#  >  > Business, Marketing, Advertising, Finance >  >  > Business Management & Administration >  >  > Finance >  >  Can you guys tell me the top investing tips?

## Bhavya

Hello Friends,

I would like to invest my money in something useful. as I am new to this investment field. 
I would like to get some experts advice before I invest on anything.


Can someone give a experienced investment tips?


Thank You!

----------


## Beacon

> Hello Friends,
> 
> I would like to invest my money in something useful. as I am new to this investment field. 
> I would like to get some experts advice before I invest on anything.
> 
> 
> Can someone give a experienced investment tips?
> 
> 
> Thank You!


It's depends on your domain expertise! Investing in unknown niche always end up with great failure which can't recover easily! Eg: If you are interested in Fashion & Tech, You may have to research about the target market, geographical, competitive advantage before put your money. My suggestion is invest exactly what you are passionate about it.

----------


## Bhavya

> It's depends on your domain expertise! Investing in unknown niche always end up with great failure which can't recover easily! Eg: If you are interested in Fashion & Tech, You may have to research about the target market, geographical, competitive advantage before put your money. My suggestion is invest exactly what you are passionate about it.

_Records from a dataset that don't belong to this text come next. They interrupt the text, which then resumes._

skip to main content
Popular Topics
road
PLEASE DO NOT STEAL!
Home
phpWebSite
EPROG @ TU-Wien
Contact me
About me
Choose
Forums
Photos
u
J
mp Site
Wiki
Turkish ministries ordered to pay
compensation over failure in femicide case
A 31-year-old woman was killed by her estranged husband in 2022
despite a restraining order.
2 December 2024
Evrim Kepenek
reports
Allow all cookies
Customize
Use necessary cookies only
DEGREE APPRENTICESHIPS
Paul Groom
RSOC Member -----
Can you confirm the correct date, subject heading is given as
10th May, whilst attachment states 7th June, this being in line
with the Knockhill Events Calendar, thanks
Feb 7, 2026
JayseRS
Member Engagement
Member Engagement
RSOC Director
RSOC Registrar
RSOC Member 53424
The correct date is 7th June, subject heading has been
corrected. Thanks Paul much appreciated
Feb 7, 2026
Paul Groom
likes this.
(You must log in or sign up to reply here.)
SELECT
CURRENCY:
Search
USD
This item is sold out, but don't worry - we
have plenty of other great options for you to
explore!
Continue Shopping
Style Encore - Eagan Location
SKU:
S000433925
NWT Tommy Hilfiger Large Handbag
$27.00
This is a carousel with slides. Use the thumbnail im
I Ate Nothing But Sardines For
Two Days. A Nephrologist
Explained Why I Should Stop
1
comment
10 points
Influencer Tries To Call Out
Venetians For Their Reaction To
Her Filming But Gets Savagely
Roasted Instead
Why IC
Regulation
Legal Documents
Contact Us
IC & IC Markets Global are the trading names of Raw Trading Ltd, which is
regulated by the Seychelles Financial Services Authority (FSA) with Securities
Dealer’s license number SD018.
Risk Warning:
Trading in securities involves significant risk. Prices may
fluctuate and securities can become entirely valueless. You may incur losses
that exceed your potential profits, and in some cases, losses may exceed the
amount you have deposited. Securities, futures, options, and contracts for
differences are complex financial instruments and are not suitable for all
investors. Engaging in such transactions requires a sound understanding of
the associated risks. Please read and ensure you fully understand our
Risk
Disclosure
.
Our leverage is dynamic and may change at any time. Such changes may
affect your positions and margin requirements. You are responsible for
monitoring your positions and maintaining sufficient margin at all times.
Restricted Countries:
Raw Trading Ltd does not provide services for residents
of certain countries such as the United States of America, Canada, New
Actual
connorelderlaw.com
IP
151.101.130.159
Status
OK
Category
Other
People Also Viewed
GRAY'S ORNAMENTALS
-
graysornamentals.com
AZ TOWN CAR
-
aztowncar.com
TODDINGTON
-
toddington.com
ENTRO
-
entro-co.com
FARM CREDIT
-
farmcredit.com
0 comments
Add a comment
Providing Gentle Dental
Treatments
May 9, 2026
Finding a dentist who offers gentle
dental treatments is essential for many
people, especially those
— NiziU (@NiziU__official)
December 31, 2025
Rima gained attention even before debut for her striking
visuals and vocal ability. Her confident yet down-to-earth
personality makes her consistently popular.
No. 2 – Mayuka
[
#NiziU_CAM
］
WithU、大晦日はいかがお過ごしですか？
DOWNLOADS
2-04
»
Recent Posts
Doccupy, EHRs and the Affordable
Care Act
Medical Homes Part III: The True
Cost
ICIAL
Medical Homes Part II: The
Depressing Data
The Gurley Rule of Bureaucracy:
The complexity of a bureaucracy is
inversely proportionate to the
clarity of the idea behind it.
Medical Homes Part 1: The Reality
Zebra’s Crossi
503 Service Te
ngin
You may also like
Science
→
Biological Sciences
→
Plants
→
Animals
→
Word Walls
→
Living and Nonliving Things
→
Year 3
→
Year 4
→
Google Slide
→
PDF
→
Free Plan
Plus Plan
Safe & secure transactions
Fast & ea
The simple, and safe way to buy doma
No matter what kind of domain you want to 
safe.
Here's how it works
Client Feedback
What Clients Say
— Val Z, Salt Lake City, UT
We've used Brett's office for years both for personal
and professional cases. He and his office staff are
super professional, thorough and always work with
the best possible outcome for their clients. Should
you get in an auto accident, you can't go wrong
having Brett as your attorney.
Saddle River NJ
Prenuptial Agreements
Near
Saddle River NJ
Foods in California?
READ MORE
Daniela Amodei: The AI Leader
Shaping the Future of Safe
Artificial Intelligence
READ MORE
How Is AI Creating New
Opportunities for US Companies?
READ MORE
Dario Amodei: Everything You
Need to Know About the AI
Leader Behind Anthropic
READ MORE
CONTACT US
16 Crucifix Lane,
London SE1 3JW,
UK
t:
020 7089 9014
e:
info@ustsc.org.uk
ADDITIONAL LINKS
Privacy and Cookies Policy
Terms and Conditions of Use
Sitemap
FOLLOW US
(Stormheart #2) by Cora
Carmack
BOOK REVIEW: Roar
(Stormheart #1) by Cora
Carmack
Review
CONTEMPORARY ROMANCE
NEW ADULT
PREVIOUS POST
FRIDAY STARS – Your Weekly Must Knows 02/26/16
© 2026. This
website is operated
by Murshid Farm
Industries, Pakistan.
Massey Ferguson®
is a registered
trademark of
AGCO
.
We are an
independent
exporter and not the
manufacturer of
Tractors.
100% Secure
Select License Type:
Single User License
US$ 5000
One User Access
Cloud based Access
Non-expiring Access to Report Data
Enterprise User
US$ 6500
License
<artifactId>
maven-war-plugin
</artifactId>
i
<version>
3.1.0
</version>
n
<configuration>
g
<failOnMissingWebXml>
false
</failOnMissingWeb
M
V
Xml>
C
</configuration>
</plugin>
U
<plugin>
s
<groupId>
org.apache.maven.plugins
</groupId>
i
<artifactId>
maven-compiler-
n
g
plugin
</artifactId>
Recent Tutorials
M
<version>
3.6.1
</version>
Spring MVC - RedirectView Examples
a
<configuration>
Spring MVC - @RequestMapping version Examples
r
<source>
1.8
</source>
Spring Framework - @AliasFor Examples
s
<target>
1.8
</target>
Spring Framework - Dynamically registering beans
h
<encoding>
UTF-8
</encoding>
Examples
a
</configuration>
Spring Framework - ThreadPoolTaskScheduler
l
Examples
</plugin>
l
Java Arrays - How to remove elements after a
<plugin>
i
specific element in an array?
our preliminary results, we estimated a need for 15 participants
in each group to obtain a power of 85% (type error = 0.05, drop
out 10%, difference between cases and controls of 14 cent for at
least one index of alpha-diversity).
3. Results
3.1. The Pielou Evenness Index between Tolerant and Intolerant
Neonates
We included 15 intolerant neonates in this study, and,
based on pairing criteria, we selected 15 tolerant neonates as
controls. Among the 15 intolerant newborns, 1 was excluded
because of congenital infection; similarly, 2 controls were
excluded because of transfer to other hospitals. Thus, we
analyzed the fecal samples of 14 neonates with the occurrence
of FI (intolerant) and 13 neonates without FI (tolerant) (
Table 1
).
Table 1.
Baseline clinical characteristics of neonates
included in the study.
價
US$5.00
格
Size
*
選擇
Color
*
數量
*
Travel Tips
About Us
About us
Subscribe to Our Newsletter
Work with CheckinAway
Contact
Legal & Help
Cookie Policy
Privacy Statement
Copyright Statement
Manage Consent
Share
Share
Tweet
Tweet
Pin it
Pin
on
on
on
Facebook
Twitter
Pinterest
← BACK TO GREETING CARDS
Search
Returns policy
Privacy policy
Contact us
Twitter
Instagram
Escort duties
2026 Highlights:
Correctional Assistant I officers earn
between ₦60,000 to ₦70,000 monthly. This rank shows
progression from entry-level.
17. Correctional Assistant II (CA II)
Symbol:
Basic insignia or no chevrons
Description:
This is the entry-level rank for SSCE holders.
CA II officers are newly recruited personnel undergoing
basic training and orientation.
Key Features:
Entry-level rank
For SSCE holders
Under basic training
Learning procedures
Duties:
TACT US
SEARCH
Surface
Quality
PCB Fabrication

Thank You for your suggestion Beacon, Agree we always keep in update with our passionate things, So it will be really better to invest in our passionate things.Once again Thank you for enlighten me about the research which I have to do before investing my money.

----------


## Moana

> Hello Friends,
> 
> I would like to invest my money in something useful. as I am new to this investment field. 
> I would like to get some experts advice before I invest on anything.
> 
> 
> Can someone give a experienced investment tips?
> 
> 
> Thank You!


I'm not an expertise but this is what I've studied in Business management., So yes, The type of business you choose will also have an impact on your investment you make, for instance if you go for a sole trade business the full investment is yours on the other hand if you go for a partnership then the investments among the partners will be shared in ratios depending on the agreement you've signed for, also the liabilities would be either limited or unlimited. As Beacon said make sure you're passionate about the business you're about to start before reliably making the investment.

----------


## Bhavya

> I'm not an expertise but this is what I've studied in Business management., So yes, The type of business you choose will also have an impact on your investment you make, for instance if you go for a sole trade business the full investment is yours on the other hand if you go for a partnership then the investments among the partners will be shared in ratios depending on the agreement you've signed for, also the liabilities would be either limited or unlimited. As Beacon said make sure you're passionate about the business you're about to start before reliably making the investment.


Thanks for this brief explanation Moana, It's really Helpful. Sure I will consider your points while choosing my investment.

----------